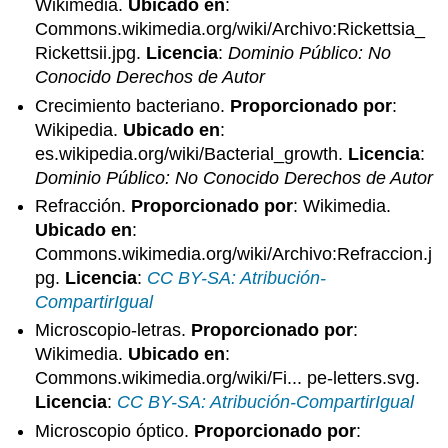
Wikimedia.
Ubicado en
:
Commons.wikimedia.org/wiki/Archivo:Rickettsia_
Rickettsii.jpg.
Licencia
:
Dominio Público: No
Conocido Derechos de Autor
Crecimiento bacteriano.
Proporcionado por
:
Wikipedia.
Ubicado en
:
es.wikipedia.org/wiki/Bacterial_growth.
Licencia
:
Dominio Público: No Conocido Derechos de Autor
Refracción.
Proporcionado por
: Wikimedia.
Ubicado en
:
Commons.wikimedia.org/wiki/Archivo:Refraccion.j
pg.
Licencia
:
CC BY-SA: Atribución-
CompartirIgual
Microscopio-letras.
Proporcionado por
:
Wikimedia.
Ubicado en
:
Commons.wikimedia.org/wiki/Fi... pe-letters.svg.
Licencia
:
CC BY-SA: Atribución-CompartirIgual
Microscopio óptico.
Proporcionado por
:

#### Task statement:
Please reproduce, word for word, every line from the first line of the records above through the line containing "CC BY-SA: Atribución-CompartirIgual", and leave out the pictures.

#### Response for this exercise:
Wikimedia.
Ubicado en
:
Commons.wikimedia.org/wiki/Archivo:Rickettsia_
Rickettsii.jpg.
Licencia
:
Dominio Público: No
Conocido Derechos de Autor
Crecimiento bacteriano.
Proporcionado por
:
Wikipedia.
Ubicado en
:
es.wikipedia.org/wiki/Bacterial_growth.
Licencia
:
Dominio Público: No Conocido Derechos de Autor
Refracción.
Proporcionado por
: Wikimedia.
Ubicado en
:
Commons.wikimedia.org/wiki/Archivo:Refraccion.j
pg.
Licencia
:
CC BY-SA: Atribución-
CompartirIgual
Microscopio-letras.
Proporcionado por
:
Wikimedia.
Ubicado en
:
Commons.wikimedia.org/wiki/Fi... pe-letters.svg.
Licencia
:
CC BY-SA: Atribución-CompartirIgual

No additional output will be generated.